Here are the six true limericks you'll find in A Book of Nonsense:

There was an Old Man in a tree,
Who was horribly bored by a Bee;
When they said, “Does it buzz?”
He replied, “Yes, it does!
It’s a regular brute of a Bee.”

There was an Old Man of the Coast,
Who placidly sat on a post;
But when it was cold
He relinquished his hold,
And called for some hot buttered toast.

There was an Old Man who said, ““Hush!
I perceive a young bird in this bush!”
When they said, “Is it small?”
He replied, “Not at all;
It is four times as big as the bush”

A huge bird on a small bush facing a man. Edward Lear.

The three above are my favourites of the six. The first two make me chuckle, and the third raises a smile.

The three verses below also meet the technical criteria of a limerick, but they're not funny. Each has a last line with something new, and a unique rhyming word, but it doesn't add anything we couldn't have surmised from the preceding lines. There's no twist, no humour, and no sense of satisfaction at the end.

People turn away in surprise at a girl with unusual eyes. Edward Lear.

There was a Young Lady whose eyes
Were unique as to colour and size;
When she opened them wide,
People all turned aside,
And started away in surprise.

There was an Old Man who supposed
That the street door was partially closed;
But some very large Rats
Ate his coats and his hats,
While that futile Old Gentleman dozed.

There was an Old Lady whose folly
Induced her to sit in a holly;
Whereon, by a thorn
Her dress being torn,
She quickly became melancholy.

A woman perches uncomfortably in a holly tree. Edward Lear.
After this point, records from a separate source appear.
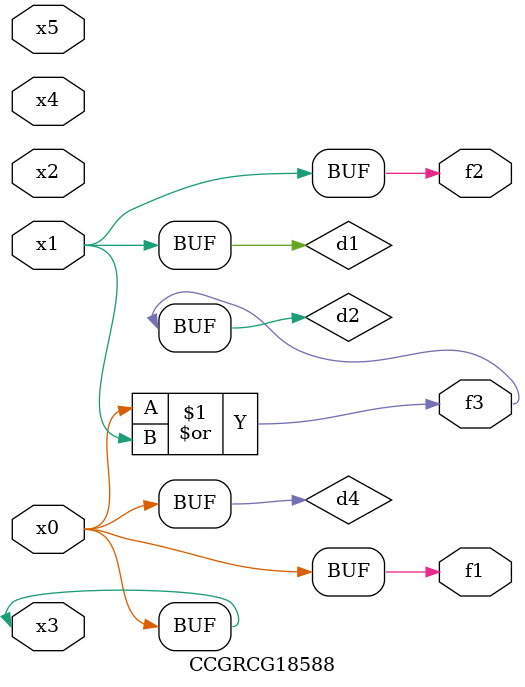
<source format=v>
module CCGRCG18588(
	input x0, x1, x2, x3, x4, x5,
	output f1, f2, f3
);

	wire d1, d2, d3, d4;

	and (d1, x1);
	or (d2, x0, x1);
	nand (d3, x0, x5);
	buf (d4, x0, x3);
	assign f1 = d4;
	assign f2 = d1;
	assign f3 = d2;
endmodule

</source>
Plus One More Proper Limerick

A man on one leg reads from a book, on a cliff overlooking the sea. Edward Lear.

To the six examples above I would add another of Lear's verses from A Book of Nonsense, making seven proper limericks in all. 

There was an old Person of Cromer,
Who stood on one leg to read Homer;
When he found he grew stiff,
He jumped over the cliff,
Which concluded that Person of Cromer.

A Person of Cromer is technically not a proper (modern) limerick, because its last line repeats the final word of the first line. The first and last lines should rhyme, but each should have a unique final word. But the final line of A Person of Cromer also features a play on words that ties things up nicely (though it ends badly for the Person), and it always makes me smile.

Perhaps, on this account, we can declare A Person of Cromer to be at least an honorary limerick.

A man sleeps while rats devour his wardrobe. Edward Lear.